Track 4: Tracing and debugging support for advanced programming environments

Abstract:

Track 4 focuses on providing specialised algorithms, analysis and views to support complex software environments, with a large number of parallel co-processor cores, a large cloud of physical nodes, and distributed applications with mobile code.

Challenges:

The focus of this project is to adequately support large scale heterogeneous systems. The first 3 tracks propose algorithms and an architecture to achieve this goal. Nonetheless, specialised analysis and views are required to support specific representative applications that run on such systems. Three different classes of applications are targeted. The applications selected are in widespread use, come with an open source reference implementation, and exercise the large scale heterogeneous systems targeted by this project.

The first application is parallel programming environments, for manycore systems and GPGPUs, such as OpenMP and OpenCL, and also dataflow programming, which has been used for signal processing on earlier Epiphany chips and for TensorFlow on GPGPU chips. In addition to the framework proposed in tracks 1 to 3, supporting this application requires linking the individual computation events (one computation on one core) with the associated code line in the high level parallel programming model. Similarly challenging is designing a suitable graphical interface that can show an overview of the system state, representing thousands of parallel cores, but can also be used to dig into a problem and display the detailed state of a specific core.

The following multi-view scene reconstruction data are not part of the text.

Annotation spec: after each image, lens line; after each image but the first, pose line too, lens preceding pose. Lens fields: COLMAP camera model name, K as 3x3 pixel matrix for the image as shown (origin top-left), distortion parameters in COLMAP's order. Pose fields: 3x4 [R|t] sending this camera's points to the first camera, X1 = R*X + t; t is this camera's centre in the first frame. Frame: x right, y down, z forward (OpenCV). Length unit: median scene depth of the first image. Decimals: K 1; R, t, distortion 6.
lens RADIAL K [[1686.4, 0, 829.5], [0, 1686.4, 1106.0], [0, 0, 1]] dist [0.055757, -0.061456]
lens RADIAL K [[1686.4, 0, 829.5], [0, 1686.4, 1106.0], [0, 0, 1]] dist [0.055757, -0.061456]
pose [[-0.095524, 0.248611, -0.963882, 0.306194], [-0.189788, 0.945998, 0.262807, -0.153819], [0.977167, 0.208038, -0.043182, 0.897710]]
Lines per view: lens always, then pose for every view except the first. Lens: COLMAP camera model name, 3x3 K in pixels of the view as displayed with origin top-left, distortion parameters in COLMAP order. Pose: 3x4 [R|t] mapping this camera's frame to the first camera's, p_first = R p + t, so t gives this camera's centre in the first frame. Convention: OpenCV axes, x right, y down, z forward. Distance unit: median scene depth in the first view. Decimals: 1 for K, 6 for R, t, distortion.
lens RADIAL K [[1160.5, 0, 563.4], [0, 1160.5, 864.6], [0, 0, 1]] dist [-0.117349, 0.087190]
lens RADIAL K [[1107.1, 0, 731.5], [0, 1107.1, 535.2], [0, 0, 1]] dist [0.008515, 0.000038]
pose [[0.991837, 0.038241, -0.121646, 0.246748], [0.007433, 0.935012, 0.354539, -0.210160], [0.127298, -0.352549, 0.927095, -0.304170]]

The second target is cloud based applications. The environment consists in a very large number of nodes running a Cloud Computing stack with virtualisation, such as OpenStack and OpenNFV. On top of that, distributed applications such as Web services (e.g., Linux Apache MySQL and PHP) and MapReduce parallel computing (e.g., Apache Spark) complete the stack. Here again, the monitoring infrastructure relies on the work in tracks 1 to 3, but also requires support to map logical computations and network nodes to physical hardware nodes and network switches.

The third and last application class examined is complex layered interactive distributed applications with mobile code, as will be used for the monitoring framework proposed in this project. New software development environments are transitioning from single-process executables to distributed multi-process systems. While modular frameworks such as Eclipse offer a wealth of libraries and plugins that can be harnessed to build very sophisticated applications, there remains the constraint of implementing everything in the same programming language, environment and process. Already, some large pieces of functionality were deemed too costly to reprogram within Eclipse and were kept separate and accessed remotely, for instance the programming language compilers and debuggers. This has led to some duplication between these pieces, as both the compiler and Eclipse implement programming language parsing, for instance. A newer architecture for software development tools was proposed, where the functionality is spread among a few processes, like programming language servers, debuggers, and a browser based user interface. Open source examples of this new trend include Electron (an open source library developed in JavaScript using Node.js on top of the Chromium browser), Visual Studio Code (an open source software development environment built over Electron and communicating with compilers through the Language Server Protocol), and Eclipse Orion (an open source software development environment that runs in the cloud and executes JavaScript in a browser-based client for interactions).

Plan:

In track 4, tracing and debugging support for advanced programming environments, the aim is to propose new algorithms and views to support complex software environments, with a large number of parallel co-processor cores, a large cloud of physical nodes, and distributed applications with mobile code. This will serve a dual purpose, adding support for these complex use cases and validating that the algorithms and architecture proposed in the first 3 tracks indeed can support such use cases efficiently.